This Forbes article references a KPMG study which indicated that 83% of mergers fail to yield a favorable return to stockholders while a separate A. T. Kearney study determined that mergers overall yield a negative return to owners. The KPMG study indicated that nearly 70% of business combinations are negative to neutral in terms of value created.
These studies look at business combinations in general and may not have included any law firms. But, if you were to guess, do you believe law firm leaders have a better track record in creating net positive value through mergers than career business professionals?
I would guess not.
With the torrid pace of law firm mergers, the question is what will it take to improve the probability of success for law firms.
Based on our experience, the two most critical factors in order to realize a merger’s highest value are:
- choosing the right merger partner; and,
- developing and executing a high-quality integration plan
Both topics are critical; however, the focus of this post is integration, and what is required for successful integration when firms combine.
Six keys to successful integration
- Leadership and decision-making
You should count on the fact that integration will give rise to some tough questions that only the leadership of the emerging entity can answer. So firm leadership, decision making processes and the identification of “where the buck stops” — on both legal and administrative sides of the house — are orders of business that should be dealt with before integration begins.. Size and complexity of the combined firm will dictate specific positions; but don’t fool yourself — the management team should be identified and agreed upon early.
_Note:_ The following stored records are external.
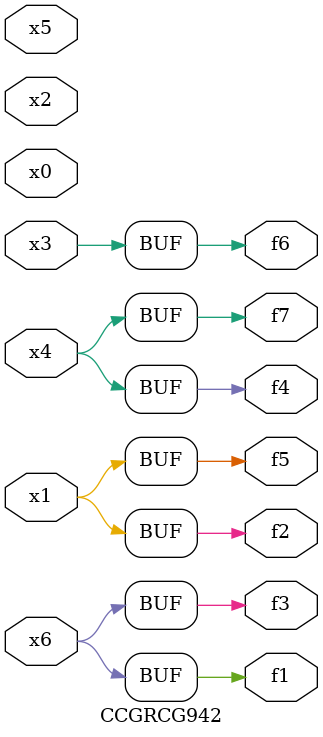
<source format=v>
module CCGRCG942(
	input x0, x1, x2, x3, x4, x5, x6,
	output f1, f2, f3, f4, f5, f6, f7
);
	assign f1 = x6;
	assign f2 = x1;
	assign f3 = x6;
	assign f4 = x4;
	assign f5 = x1;
	assign f6 = x3;
	assign f7 = x4;
endmodule

</source>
This process should include the clear designation of an individual or team charged with responsibility of a successful integration. Those decisions should be communicated to all personnel with contact information.
Moving from two systems to one impacts almost everyone involved in the combination. Individuals who know the pieces involved should have a hand in the creation of a detailed plan. Typical platforms to be considered include:
- Client intake, conflict checking and acceptance
- Human resources
- Technology & security
- Marketing, business development & competitive intelligence
- Knowledge management
In some cases, the transition may take months. We know of one combination that saw a single firm operating with three separate accounting systems for more than a year. Whatever the reality, the plan and its timing should be communicated to all personnel with additional information as to who to contact regarding any transition process..
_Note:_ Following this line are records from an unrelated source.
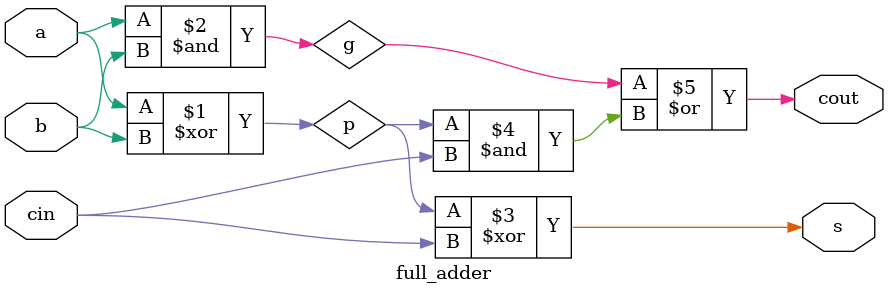
<source format=v>
/*
   Full-Adder
   Structure by data flow
*/

module full_adder 
(
        //Port declaration
            //Inputs            
            input a,
            input b,
            input cin,
            //Outputs
            output s,
            output cout
);
	// Wire (net) declarations (internal to module)
	wire p, g;

    assign p = a ^ b;
    assign g = a & b;

    // Create output logic
    assign s = p ^ cin;
    assign cout = g | (p &cin);
 	
endmodule

</source>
Everyone talks about it; but there is no more important integration issue than timely, clear and concise communication. In short, merger related communication must start early, be frequent and continue until the two firms are effectively integrated. Separate communication plans should be developed for clients, the public and the various members of the firm.
Attempt to foster an environment in which everyone feels free to ask questions, express concerns, frustrations and criticisms and suggest solutions. Allow an environment of distrust to develop…permit issues to go unaddressed, and be prepared for a turbulent transition. Fear leads to poor integration and unwanted turnover.
- Culture, policy, standards and expectations
For two firms to become one they must operate with one playbook — one set of rules, values standards and expectations. Take the time to develop the playbook and deliver it as early in the process as possible.
Consistent with developing one culture, plan on frequent get-togethers during which individuals can grow to know, understand and trust one another. Create an environment in which wins and progress are a product of the new whole, and challenges are jointly addressed.
Clients are (or should be) at the core of any operational decision a firm makes — including the rationale for a combination. Be certain that clients are advised of the value your transaction brings to them. Develop a plan to integrate members from both sides of the combination into as many client relationships as possible.
- Integration team
The integration effort should include a formal and recognized integration team. It is wise to staff that team, to the greatest extent possible, with administrative personnel, minimizing disruption to client service and revenue generation.
The chair of the integration team should report frequently to the firm’s senior leadership regarding successes and challenges associated with the integration.
A quality integration plan will devote plenty of time and attention to these six basic areas — and will dramatically decrease the odds that your merger ends up being one of the poor statistics.